Do You Not Feel Whole?
The title of this post is an actual question posed to me yesterday. In the wake of the settlement of a lawsuit by victims of sexual abuse against Michigan State University, my wife was listening to public radio, and the reporter plainly stated that despite the settlement and the financial penalty, the women involved would “never be whole”.
After telling me that story, she asked that question, out of love.
My response to that?
What a horrible turn of phrase to use.
Sadly, I would put this phrase right along with referring to sexual abuse survivors as “damaged goods”. It’s usually uttered by people who want to make sure that everyone who hears them knows that sexual abuse is a horrible, horrible thing. It’s life-altering, it’s painful, it causes so much hurt. And, all of that is true. Being abused became part of who I am. I can’t go back to being on the same path as I was before it happened. It altered me.
What it didn’t do was make me any less of a whole human being as anyone else.
I want to make two points about these kinds of statements. First, we do not live a life that is always on one path until abuse happens, and then always on that “less than whole” path. Everyone’s life is an amalgam of experiences and events, both good and bad, that add up to a whole human experience. Sexual abuse changes us. If you were in a fender-bender on the way to work this morning, that changed you. Relocating to live in a new city changes you. Travel changes you. The loss of a loved one changes you. Having kids changes you.

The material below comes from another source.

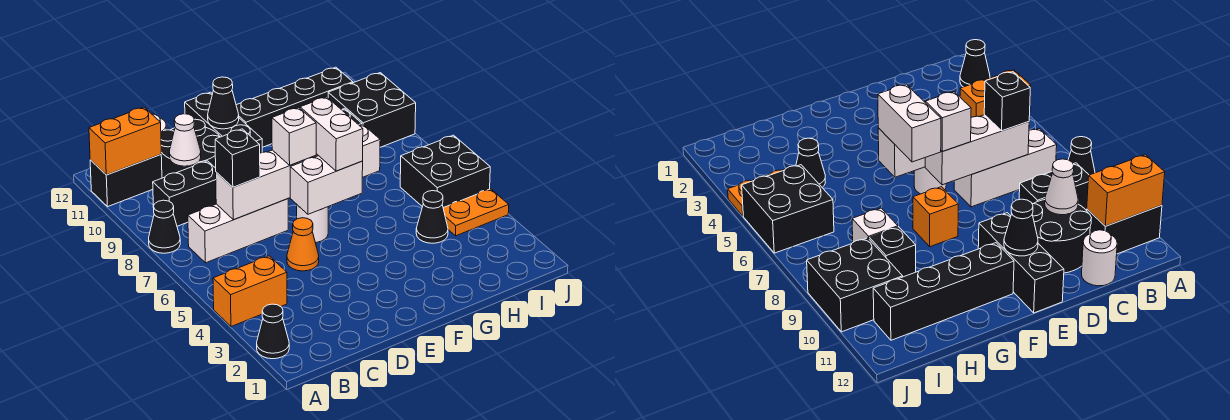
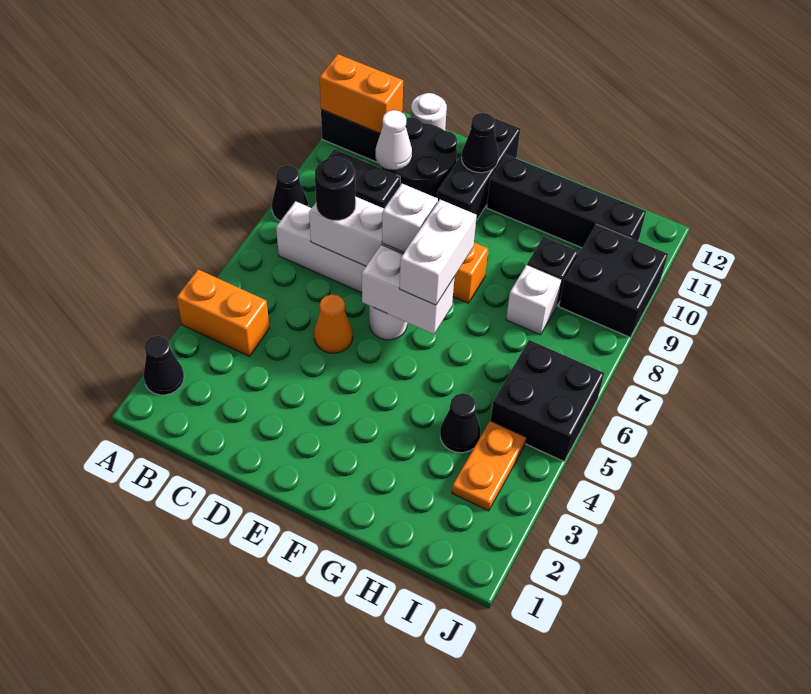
black 1x1 brick [215,129,260,187] -> black 1x1 round brick [315,157,356,221]
orange 1x2 plate [443,189,509,236] -> orange 1x2 plate turned to [452,421,526,511]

Real life is made up of a constant stream of experiences that shape and change us. Some we chose, others we did not. Some are positive changes, others are not, and some changes are harder than others. That’s life, for EVERYONE. If we are going to define sexual abuse victims as not whole because the abuse has changed them, then we are going to have to use that same term to define anyone who has ever had a bad experience that changed them. So I guess, by that definition, no one is “whole”.
Secondly, these kind of phrases are damaging to survivors. In this reporters attempt to show how serious abuse is, they also sent the message that survivors are “less than”, and always will be. People who do this might as well go ahead and say what they are already inferring, “Poor things, tossed on the trash bin of history, nothing more than detritus for the normal folks to step around while offering sad looks. That’s all they’ll ever be after something like sexual abuse”.
Survivor, you are a whole human being. Don’t ever let anyone tell you otherwise. You’ve had something horrible happen to you, something that wasn’t your fault, and you didn’t ask for, but it’s now part of you. That sucks, but it is not “end of life as we know it”, or at least it doesn’t need to be. There is still plenty of life for you to live, despite the abuse. You will struggle, and grieve, and feel a lot of things because of the abuse. You are also capable of overcoming it. You are not “less than”. Do not allow anyone to dehumanize you that way.
Everyone else, quit dehumanizing abuse victims. That’s how this all started, we were dehumanized by our abusers, who saw us as “less than”, free to do with what they wanted. Don’t make that worse, don’t continue that abuse. We are just as whole as you are.